The effects of compulsory heterosexuality vary from people to people, but it can reach a level in which a person will use a defense mechanism called “repression”, that “ensures that what is unacceptable to the conscious mind, and would if recalled arouse anxiety, is prevented from entering into it”. So, what Tim did was repress his desire for men. He excluded it from his consciousness and subdued it in his subconscious. It was apparent that he liked men, but he didn’t notice it until the lightbulb moment with Bernard. When we think about Tim, the first thing that comes to mind is his intellectual ability. What we rarely notice is how emotional he actually is. The fact that he has the tendency to bottle up his feelings and focus on the outside masks that and is a trait totally compatible with repression. Not surprisingly, Superboy is an element that makes him lose control and act emotionally, even against reason, because his feelings get so intense his defense mechanism fails.
In a way, Tim, as a fictional character, acts exactly like the story behind his creation. He was created to please. Warner Bros. ordered Denny O’Neil, then Batman editor, to create a new Robin, even though Jason Todd had just died. Tim was developed to please both the fans that voted for Jason to die and those who voted for him to live. A worthy Robin, not fueled by rage or revenge, but for the desire to do what is right. He was designed to be respected and to sympathize with. The focus of his creation was always what other people needed of him. Marv Wolfman created that commitment to please others and it seems that each new writer Tim had, knowingly or unknowingly, took on that commitment, cementing in Tim’s personality the tendency to focus on other people’s needs and neglect his own. Gradually the art became alive and each new writer was consciously or unconsciously guided to add a new element of queerness, until it became unmistakably obvious in Geoff Johns’ and Scott Lobdell’s Teen Titans runs.
If you follow Tim’s publishing history, you will see that he started as an emotional teen, already focused on what Batman needed, becoming more emotionally detached after his mother died and his father went into a coma.
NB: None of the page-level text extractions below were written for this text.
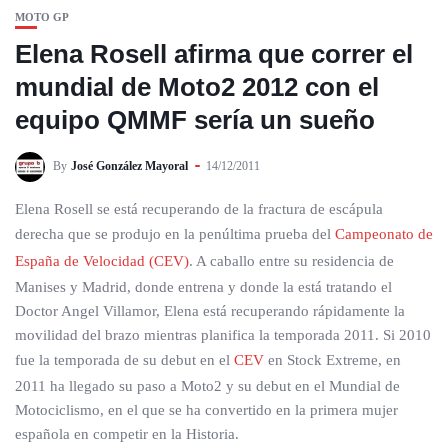
MOTO GP
Elena Rosell afirma que correr el
mundial de Moto2 2012 con el
equipo QMMF sería un sueño
By
José González Mayoral
14/12/2011
Elena Rosell se está recuperando de la fractura de escápula
derecha que se produjo en la penúltima prueba del
Campeonato de
España de Velocidad (CEV)
. A caballo entre su residencia de
Manises y Madrid, donde entrena y donde la está tratando el
Doctor Angel Villamor, Elena está recuperando rápidamente la
movilidad del brazo mientras planifica la temporada 2011. Si 2010
fue la temporada de su debut en el
CEV
en Stock Extreme, en
2011 ha llegado su paso a Moto2 y su debut en el Mundial de
Motociclismo, en el que se ha convertido en la primera mujer
española en competir en la Historia.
Little by little, he became more stoic, pragmatic and cerebral, in a way similar to Batman, but in another, just the opposite. While Batman becomes grim and closed off from people, focusing on his grief, Tim becomes closed off from himself, focusing on other people. Similar defense mechanism, but with opposite directions.
When Bruce Wayne supposedly died in 2008, Tim tried to emulate Batman’s defense mechanism, so he would be more like him, but it was a struggle that didn’t last.
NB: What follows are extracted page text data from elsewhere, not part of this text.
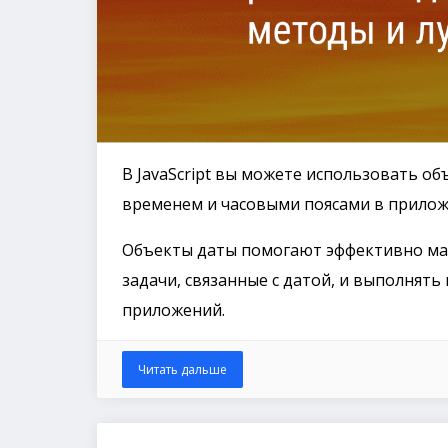
В JavaScript вы можете использовать об
временем и часовыми поясами в прилож
Объекты даты помогают эффективно ма
задачи, связанные с датой, и выполнят
приложений.
Читать дальше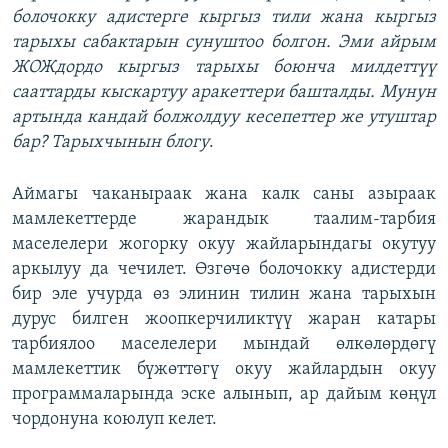
болочокку адистерге кыргыз тили жана кыргыз
тарыхы сабактарын сунуштоо болгон. Эми айрым
ЖОЖдордо кыргыз тарыхы боюнча милдеттүү
сааттарды кыскартуу аракеттери башталды. Мунун
артында кандай болжолдуу кесепеттер же утуштар
бар? Тарыхчынын блогу
.
Аймагы чаканыраак жана калк саны азыраак
мамлекеттерде жарандык таалим-тарбия
маселелери жогорку окуу жайларындагы окутуу
аркылуу да чечилет. Өзгөчө болочокку адистерди
бир эле учурда өз элинин тилин жана тарыхын
дурус билген жоопкерчиликтүү жаран катары
тарбиялоо маселелери мындай өлкөлөрдөгү
мамлекеттик бүжөттөгү окуу жайлардын окуу
программаларында эске алынып, ар дайым көңүл
чордонуна коюлуп келет.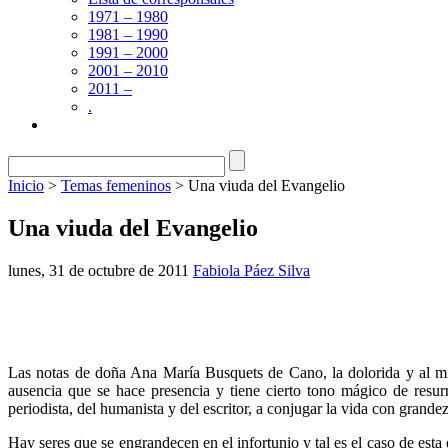
1971 – 1980
1981 – 1990
1991 – 2000
2001 – 2010
2011 –
.
Inicio
>
Temas femeninos
> Una viuda del Evangelio
Una viuda del Evangelio
lunes, 31 de octubre de 2011
Fabiola Páez Silva
Las notas de doña Ana María Busquets de Cano, la dolorida y al mi
ausencia que se hace presencia y tiene cierto tono mágico de resu­r
periodista, del humanista y del es­critor, a conjugar la vida con gran­de
Hay seres que se engrandecen en el infortunio y tal es el caso de es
It is totally understandable why Meghan Fitzmartin saw in all of this a potential for developing the character. Looking back at where he’s been, there was a shadow in his mind that could totally use a “lightbulb moment”.
For the first time in his life, Tim has grasped what he wanted and not what people needed. Tim has finally started his journey of self-realization and we will be here to watch this Robin fly.